In their introduction to the report, Professor Tony Butterworth, who chaired the group leading the work and Dr Theresa Shaw, chief executive of the Foundation of Nursing Studies, noted the renewed political focus on mental health.
They stressed that graduate and registered mental health nurses were well-placed to play a “significant part in public mental health and wellbeing”.
“As a largely graduate profession, nurses must be more resolute when it comes to shaping their own future through active engagement in policy,” they said later in conclusion.
Professor Tony Butterworth
“Nursing in general is undergoing seismic changes and therefore needs to take control of the agenda rather than sit back and allow ‘others’ to determine the direction of the profession,” they added.

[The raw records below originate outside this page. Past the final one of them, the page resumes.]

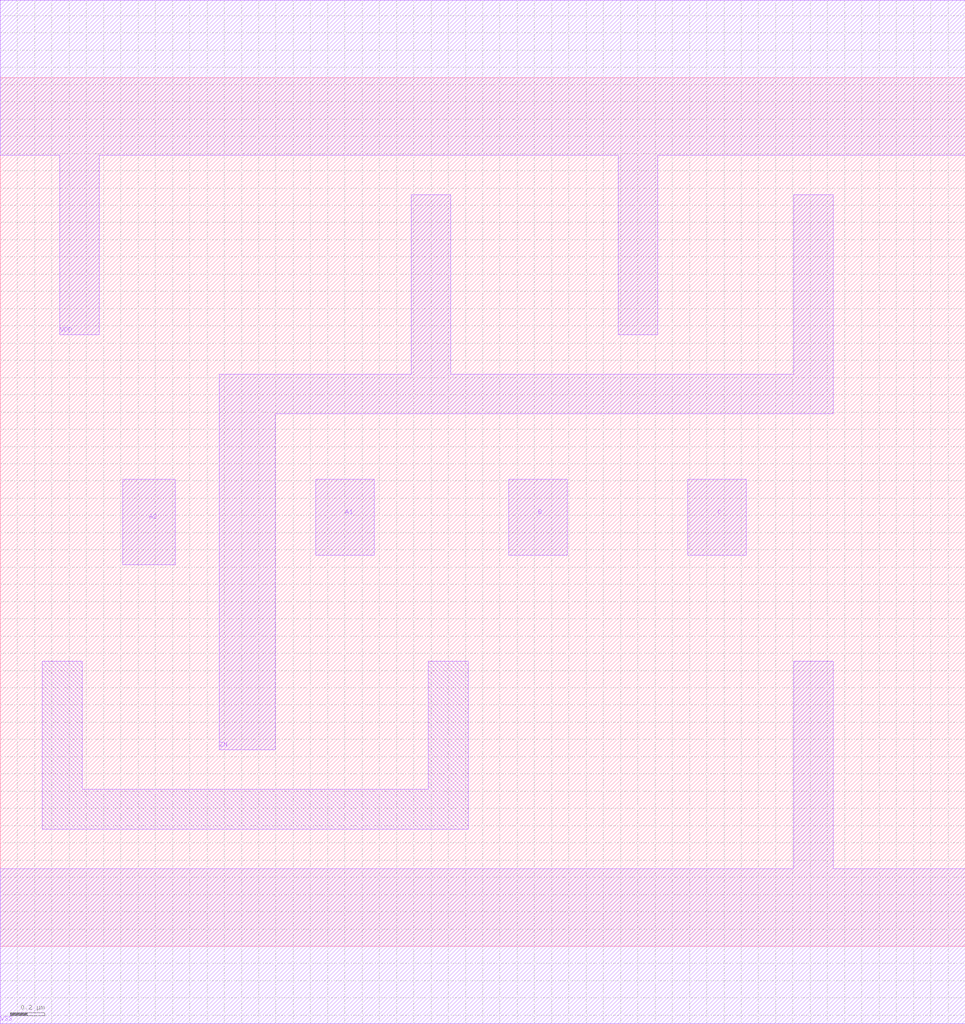
<source format=lef>
# Copyright 2022 GlobalFoundries PDK Authors
#
# Licensed under the Apache License, Version 2.0 (the "License");
# you may not use this file except in compliance with the License.
# You may obtain a copy of the License at
#
#      http://www.apache.org/licenses/LICENSE-2.0
#
# Unless required by applicable law or agreed to in writing, software
# distributed under the License is distributed on an "AS IS" BASIS,
# WITHOUT WARRANTIES OR CONDITIONS OF ANY KIND, either express or implied.
# See the License for the specific language governing permissions and
# limitations under the License.

MACRO gf180mcu_fd_sc_mcu9t5v0__oai211_1
  CLASS core ;
  FOREIGN gf180mcu_fd_sc_mcu9t5v0__oai211_1 0.0 0.0 ;
  ORIGIN 0 0 ;
  SYMMETRY X Y ;
  SITE GF018hv5v_green_sc9 ;
  SIZE 5.6 BY 5.04 ;
  PIN A1
    DIRECTION INPUT ;
    ANTENNAGATEAREA 1.707 ;
    PORT
      LAYER Metal1 ;
        POLYGON 1.83 2.27 2.17 2.27 2.17 2.71 1.83 2.71  ;
    END
  END A1
  PIN A2
    DIRECTION INPUT ;
    ANTENNAGATEAREA 1.707 ;
    PORT
      LAYER Metal1 ;
        POLYGON 0.71 2.215 1.015 2.215 1.015 2.71 0.71 2.71  ;
    END
  END A2
  PIN B
    DIRECTION INPUT ;
    ANTENNAGATEAREA 1.522 ;
    PORT
      LAYER Metal1 ;
        POLYGON 2.95 2.27 3.29 2.27 3.29 2.71 2.95 2.71  ;
    END
  END B
  PIN C
    DIRECTION INPUT ;
    ANTENNAGATEAREA 1.522 ;
    PORT
      LAYER Metal1 ;
        POLYGON 3.99 2.27 4.33 2.27 4.33 2.71 3.99 2.71  ;
    END
  END C
  PIN ZN
    DIRECTION OUTPUT ;
    ANTENNADIFFAREA 2.4988 ;
    PORT
      LAYER Metal1 ;
        POLYGON 1.27 1.14 1.595 1.14 1.595 3.09 2.715 3.09 4.835 3.09 4.835 4.36 4.605 4.36 4.605 3.32 2.715 3.32 2.615 3.32 2.615 4.36 2.385 4.36 2.385 3.32 1.27 3.32  ;
    END
  END ZN
  PIN VDD
    DIRECTION INOUT ;
    USE power ;
    SHAPE ABUTMENT ;
    PORT
      LAYER Metal1 ;
        POLYGON 0 4.59 0.345 4.59 0.345 3.55 0.575 3.55 0.575 4.59 2.715 4.59 3.585 4.59 3.585 3.55 3.815 3.55 3.815 4.59 5.6 4.59 5.6 5.49 2.715 5.49 0 5.49  ;
    END
  END VDD
  PIN VSS
    DIRECTION INOUT ;
    USE ground ;
    SHAPE ABUTMENT ;
    PORT
      LAYER Metal1 ;
        POLYGON 0 -0.45 5.6 -0.45 5.6 0.45 4.835 0.45 4.835 1.655 4.605 1.655 4.605 0.45 0 0.45  ;
    END
  END VSS
  OBS
      LAYER Metal1 ;
        POLYGON 0.245 0.68 2.715 0.68 2.715 1.655 2.485 1.655 2.485 0.91 0.475 0.91 0.475 1.655 0.245 1.655  ;
  END
END gf180mcu_fd_sc_mcu9t5v0__oai211_1

</source>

Commenting on the report, Unite’s professional office for mental health, Dave Munday, said the concerns raised about the potential removal of a specific registration for mental health nurses was further evidence of opposition to a more generic form of nurse training.
He said there was widespread recognition that mental health and adult nurses needed more rounded training to ensure they could carry out both physical and mental health assessments, but that less specialist training was not the solution.
He added that it was important to establish a new set of clear standards for mental health nursing courses to provide more consistency in training, but that the move to a loans system for students meant universities were in fact more likely to want to tailor their courses as they compete for applicants.
“We need good, clear national standards that mean that we get good nurses coming out at the end of these courses but the system that is being set up is one that is running counter to that,” he said.